#### Given data
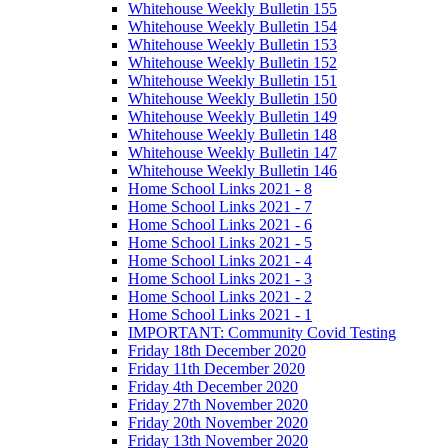
Whitehouse Weekly Bulletin 155
Whitehouse Weekly Bulletin 154
Whitehouse Weekly Bulletin 153
Whitehouse Weekly Bulletin 152
Whitehouse Weekly Bulletin 151
Whitehouse Weekly Bulletin 150
Whitehouse Weekly Bulletin 149
Whitehouse Weekly Bulletin 148
Whitehouse Weekly Bulletin 147
Whitehouse Weekly Bulletin 146
Home School Links 2021 - 8
Home School Links 2021 - 7
Home School Links 2021 - 6
Home School Links 2021 - 5
Home School Links 2021 - 4
Home School Links 2021 - 3
Home School Links 2021 - 2
Home School Links 2021 - 1
IMPORTANT: Community Covid Testing
Friday 18th December 2020
Friday 11th December 2020
Friday 4th December 2020
Friday 27th November 2020
Friday 20th November 2020
Friday 13th November 2020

#### Written task
Respond with the lines above, from the one that holds "Whitehouse Weekly Bulletin 150" to the end of the listing, each repeated exactly, and with no other material.

#### Solution to the exercise
Whitehouse Weekly Bulletin 150
Whitehouse Weekly Bulletin 149
Whitehouse Weekly Bulletin 148
Whitehouse Weekly Bulletin 147
Whitehouse Weekly Bulletin 146
Home School Links 2021 - 8
Home School Links 2021 - 7
Home School Links 2021 - 6
Home School Links 2021 - 5
Home School Links 2021 - 4
Home School Links 2021 - 3
Home School Links 2021 - 2
Home School Links 2021 - 1
IMPORTANT: Community Covid Testing
Friday 18th December 2020
Friday 11th December 2020
Friday 4th December 2020
Friday 27th November 2020
Friday 20th November 2020
Friday 13th November 2020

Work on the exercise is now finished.